The Trump administration is rewriting the law. Some of its proposed changes, such as ensuring all parties have access to all the evidence gathered, are appropriate. Others, such as restricting the definitions of sexual assault and harassment and minimizing the instances in which schools need to respond, are not.
Rather than new rules, schools, particularly small campuses, need more help following the guidelines that are already in place. Further, any rules need to be clear and not conflict with other federal and state laws, as the University of Maine System noted in its comments on the proposed changes.
Two incidents at the University of Maine at Farmington, which were extensively covered by the Bangor Daily News, highlight shortcomings of the law, and its implementation. Two female students reported being raped at the small campus in western Maine. Both women spoke before committees that determined they had been sexually assaulted. But then both students experienced errors in the handling of their cases and saw their findings overturned.
In one case, the university allowed her alleged attacker to remain on campus even after a committee found him responsible for sexual assaulting her and issued a two-year suspension. Worse the then-campus president overturned the committee’s finding and she “strongly urge[d]” the female student to seek alcohol counseling.
Clearly UMF made mistakes in these two cases. The university’s interim president, Eric Brown, acknowledged this in an email to students after the BDN story. He also pledged to hire a new vice president for student affairs with “extensive experience in Title IX issues,” whose responsibilities will include maintaining a safe campus environment and to use a recent donation to pay for a new mental health counselor with experience dealing with sexual health and sexual assault, among other steps.
At a campus meeting earlier this month, many students expressed frustration with how UMF handles allegations of sexual assault and harassment. While such criticism is appropriate, this situation also highlights some pitfalls with Title IX.
One frequent question is why perpetrators, like those in the two Farmington cases, who are not found guilty by a court can still be punished by a school. The simple answer is that the campus Title IX process is about discrimination, not criminal activity. The campus process is about whether students have broken school rules and should remain on campus. It is also meant to have an education component, not just be about punishment.
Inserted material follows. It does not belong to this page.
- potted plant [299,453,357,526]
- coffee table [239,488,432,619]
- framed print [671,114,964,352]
For this reason, the standards for determining if a violation occurred are different. Universities use the “preponderance of the evidence” standard in deciding sexual assault cases under Title IX. The standard asks if the complainant’s version of events is more likely than not. It’s a lesser bar than the “beyond a reasonable doubt” standard required for criminal cases.
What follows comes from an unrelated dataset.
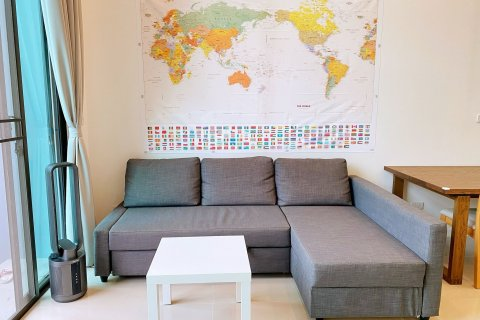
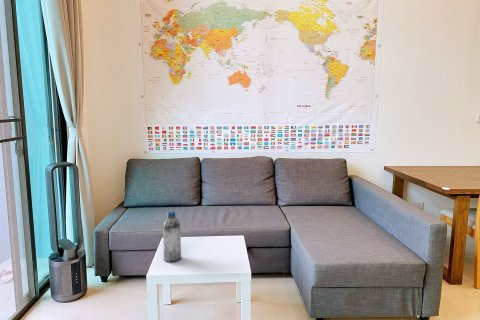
+ water bottle [162,210,182,263]
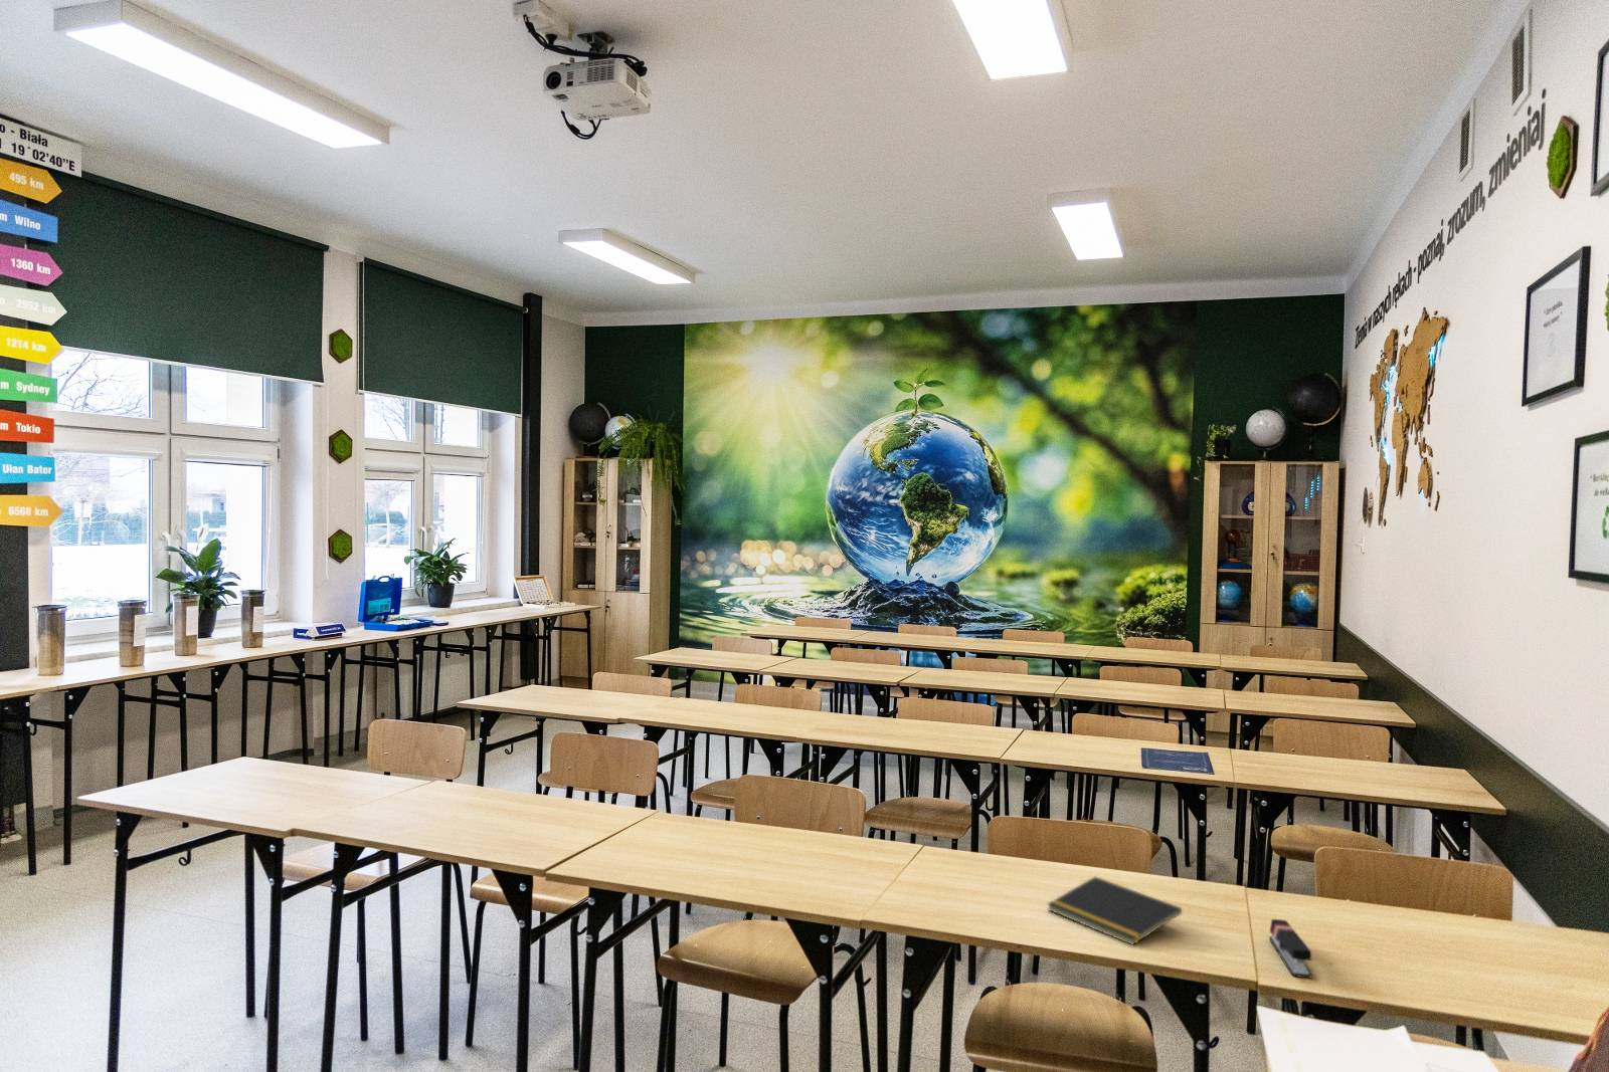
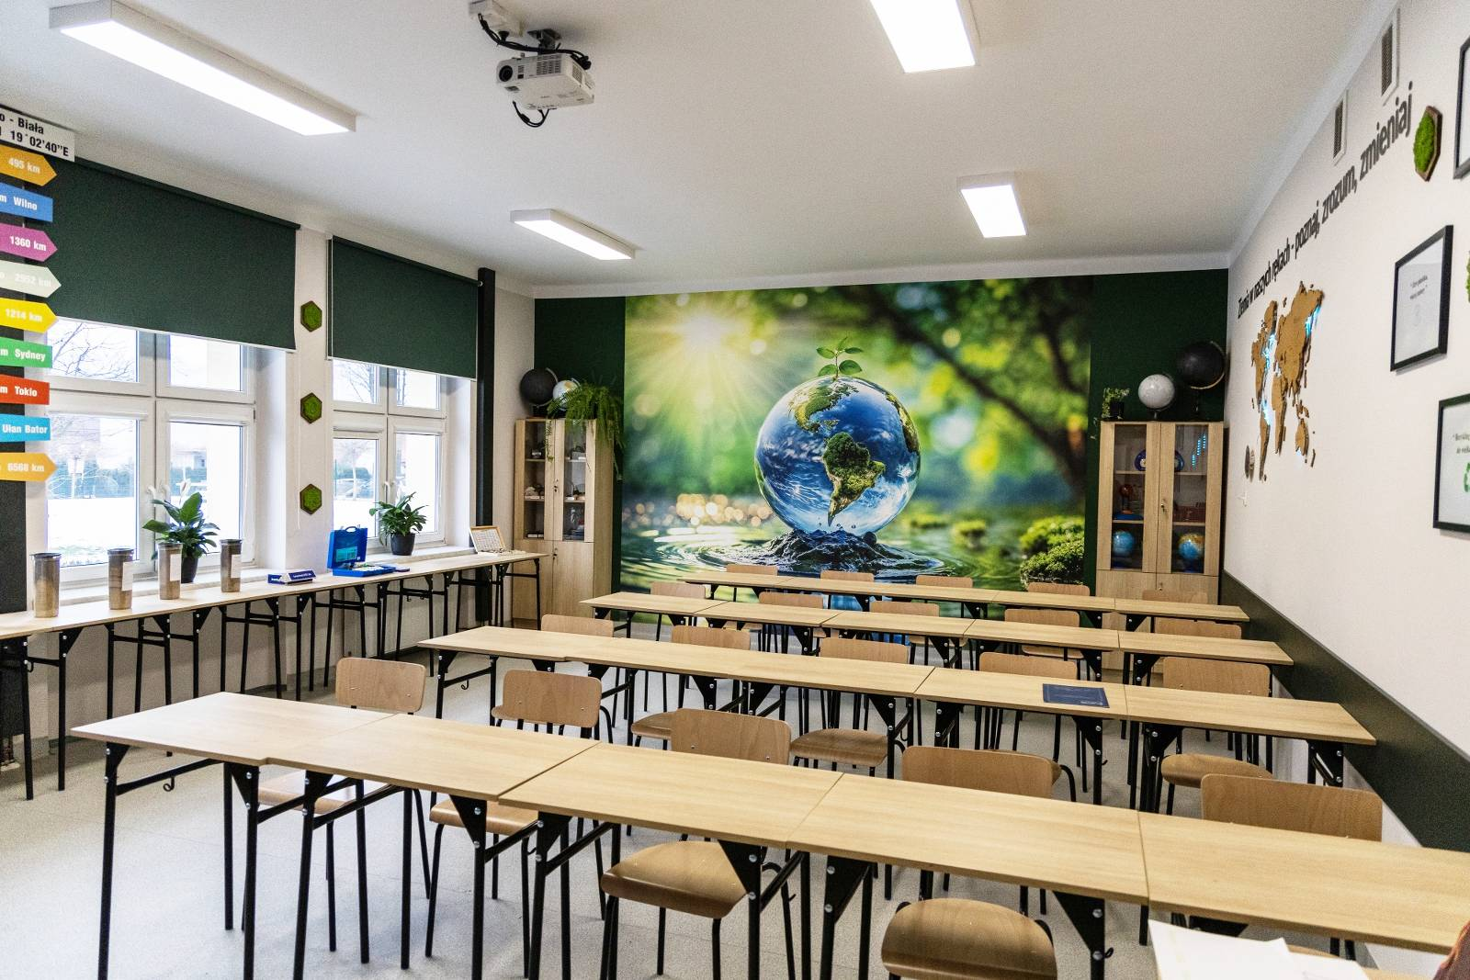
- stapler [1268,919,1313,979]
- notepad [1046,876,1183,946]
To this end, the Trump administration has proposed to tighten the definition of sexual harassment and assault. It goes too far by allowing schools to require that sexual harassment and assault be proven by “clear and convincing evidence.”
Adding a third standard adds further confusion.
The proposed rules would also limit what constitutes harassment to “unwelcome conduct that is severe, pervasive, and objectively offensive,” and they would forbid schools from investigating complaints that do not meet that exceedingly high standard.
These are steps in the wrong direction.
To be helpful, the Department of Education would do better to ensure that schools, especially small campuses like UMF, are equipped to handle these cases. As it is, professors, counselors and administrators are being asked to handle complex cases that our criminal justice system often fails to handle properly.